If you answer with anything other than a strong “yes,” the future starts to cloud.

In the future, you can count on the fact that this tenant never will pay rent until the 10th, usually will pay on the 15th, and often will wait until the end of the month. After a while, all the tenants know that it is OK to pay in the middle of the month. Everyone is comfortable with the mid-month payments except your lender, who somehow still insists the mortgage payment be paid on the first. The future in this case shows a frustrated owner, angry tenants, and cash flow problems.

Over the years we have adopted a very strict late-fee policy with our tenants. The penalty is 10 percent after the fifth of the month. When taking over the management on new projects, we have been able to reduce the delinquency by as much as 40 percent by actually following through on the late-fee provisions. We always keep the remittance envelopes, which show the postmark date for proof if needed. This diffuses many irate tenants who claim that they sent their checks in on time.
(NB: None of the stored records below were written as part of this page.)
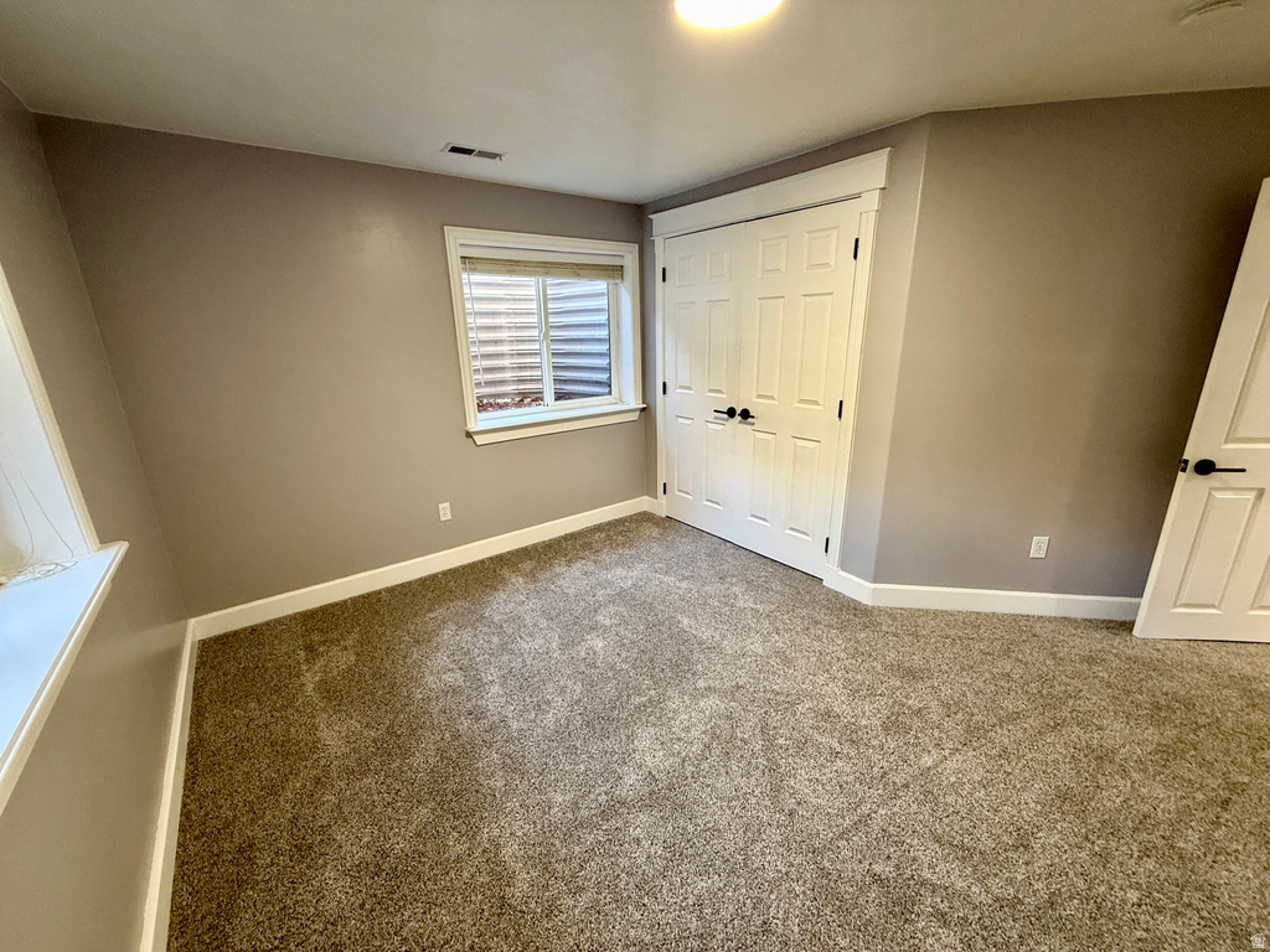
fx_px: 514
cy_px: 476
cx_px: 635
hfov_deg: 102.1
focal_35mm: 14
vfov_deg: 85.7
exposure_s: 1/60
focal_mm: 2.22
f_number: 2.2
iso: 200
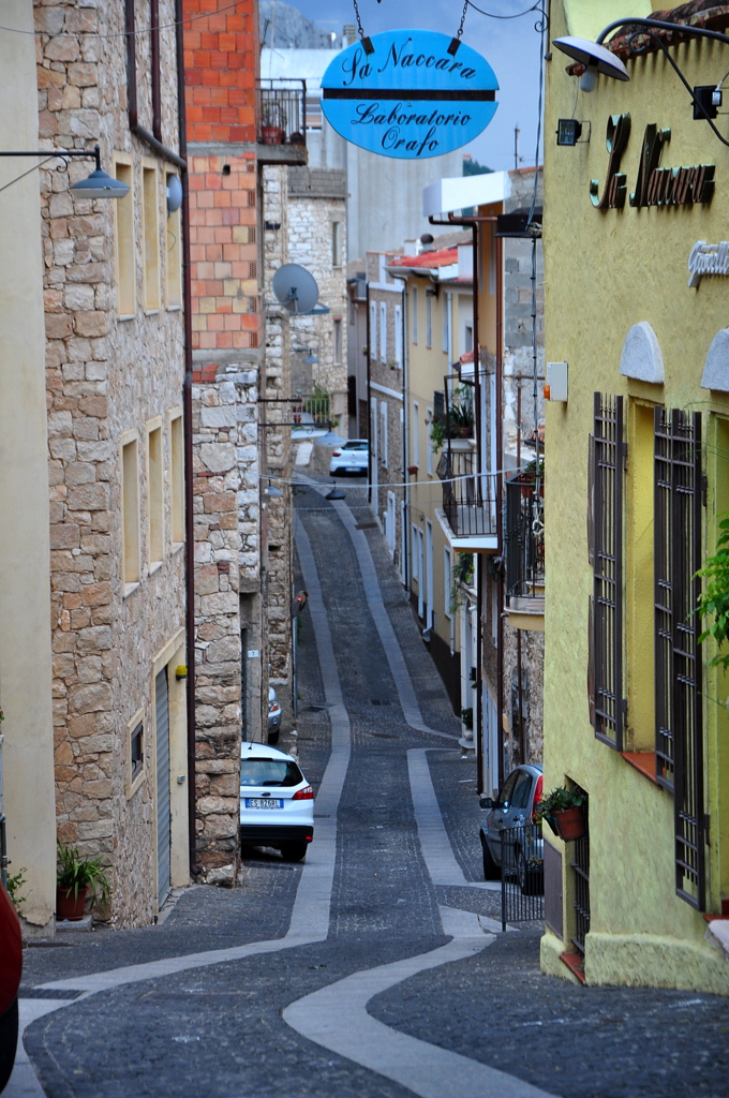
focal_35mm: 120
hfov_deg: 11.4
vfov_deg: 17.1
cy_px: 549
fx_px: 3655
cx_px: 364
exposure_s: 1/25
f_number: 5.3
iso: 400
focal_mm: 80
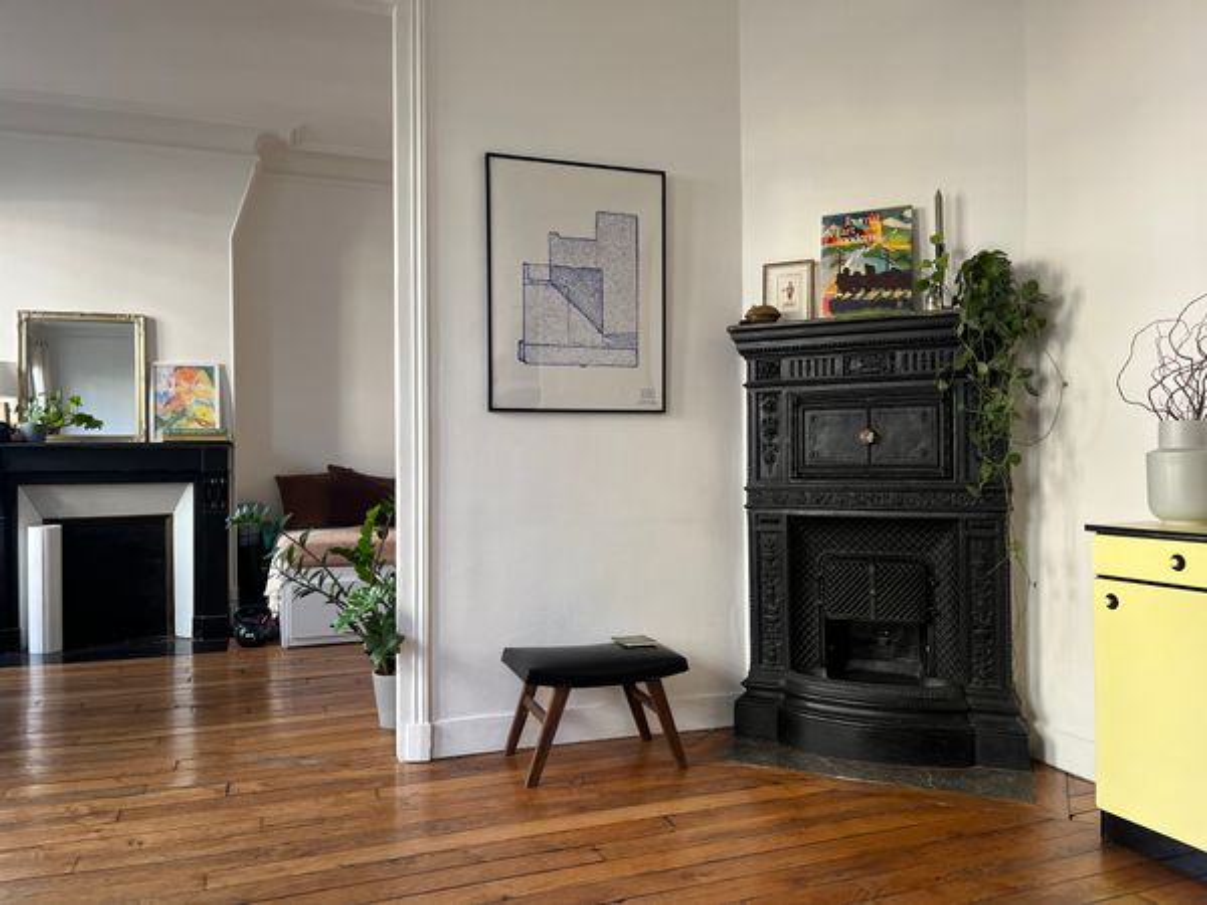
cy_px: 452
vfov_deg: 53.1
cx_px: 604
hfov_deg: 67.3
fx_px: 907
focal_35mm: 26
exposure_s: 1/118
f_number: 1.6
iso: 125
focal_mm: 5.1
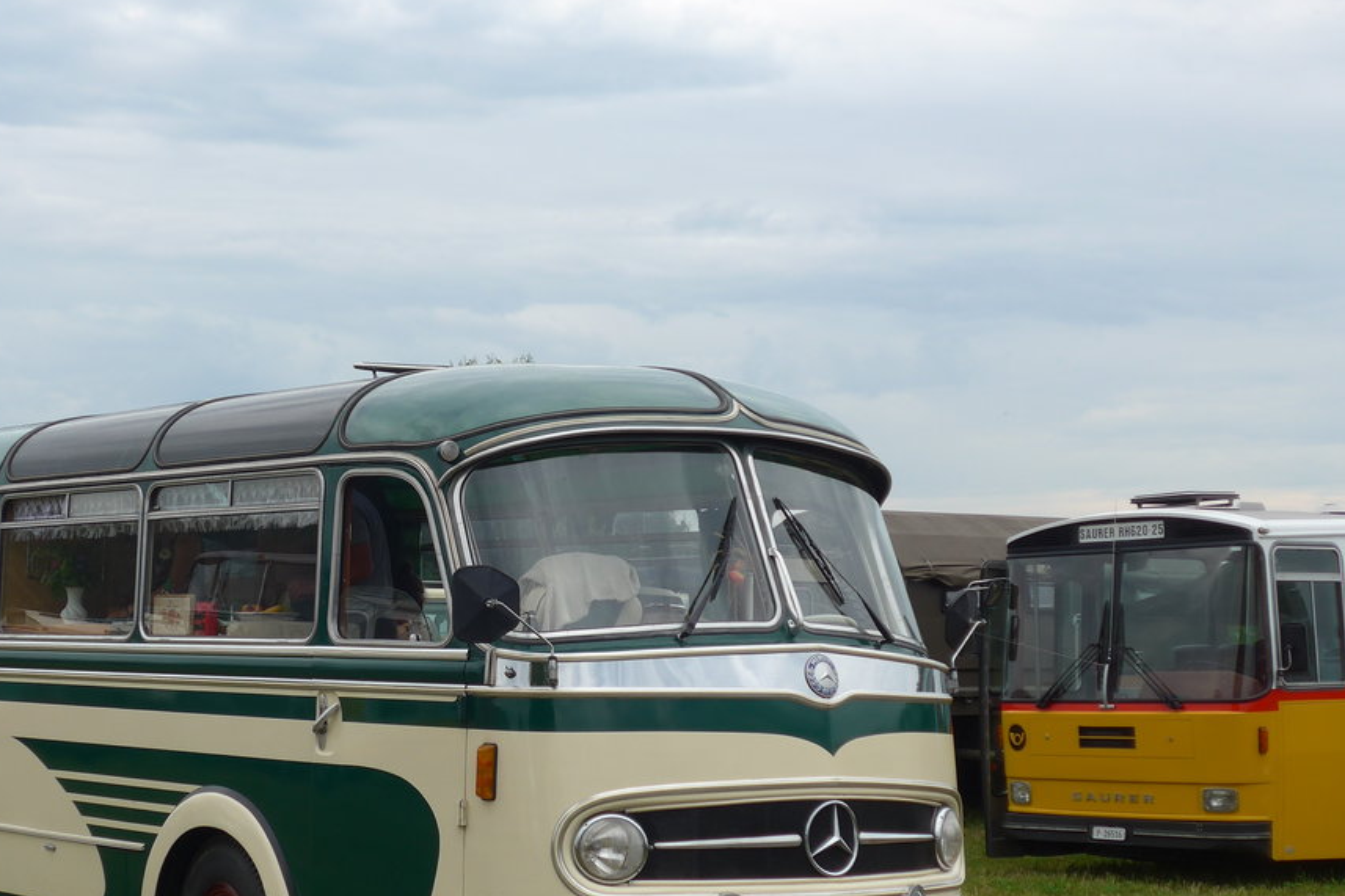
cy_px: 551
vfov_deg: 20.3
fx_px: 2503
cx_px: 466
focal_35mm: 67
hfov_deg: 29.9
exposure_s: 1/640
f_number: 3
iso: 80
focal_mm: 9.5
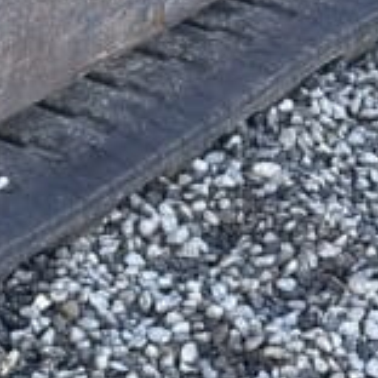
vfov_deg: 7.1
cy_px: -13
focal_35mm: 244
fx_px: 3014
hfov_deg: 7.1
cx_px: -179
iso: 64
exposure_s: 1/172
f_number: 1.78
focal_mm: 6.86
Two years ago, one of our largest clients told us to move the late fee date up to the third of the month. We were concerned that the tenants would not agree to the more stringent deadline, but we have since put this in all leases and are able to get them approved. Tenants are told at a very early stage of the relationship that we take the due date of the rent and the late-fee provision seriously. If the tenants know at the beginning of the lease what your position is, it increases the likelihood of receiving rent on time.

If you want to decrease your collection problems, insist upon a strong late-fee provision and enforce it. The tenants will respect the lease if they know you are enforcing it universally and they have been pre-warned against paying late.

So dust off your crystal ball and turn down the lights. Look inside the globe for all the answers that you will ever need in property management. If no images appear, remember the preceding stories, and be very careful before changing the lease. War stories are often your best warning, so gather your management friends and trade experiences. You will move forward to a more risk-free future.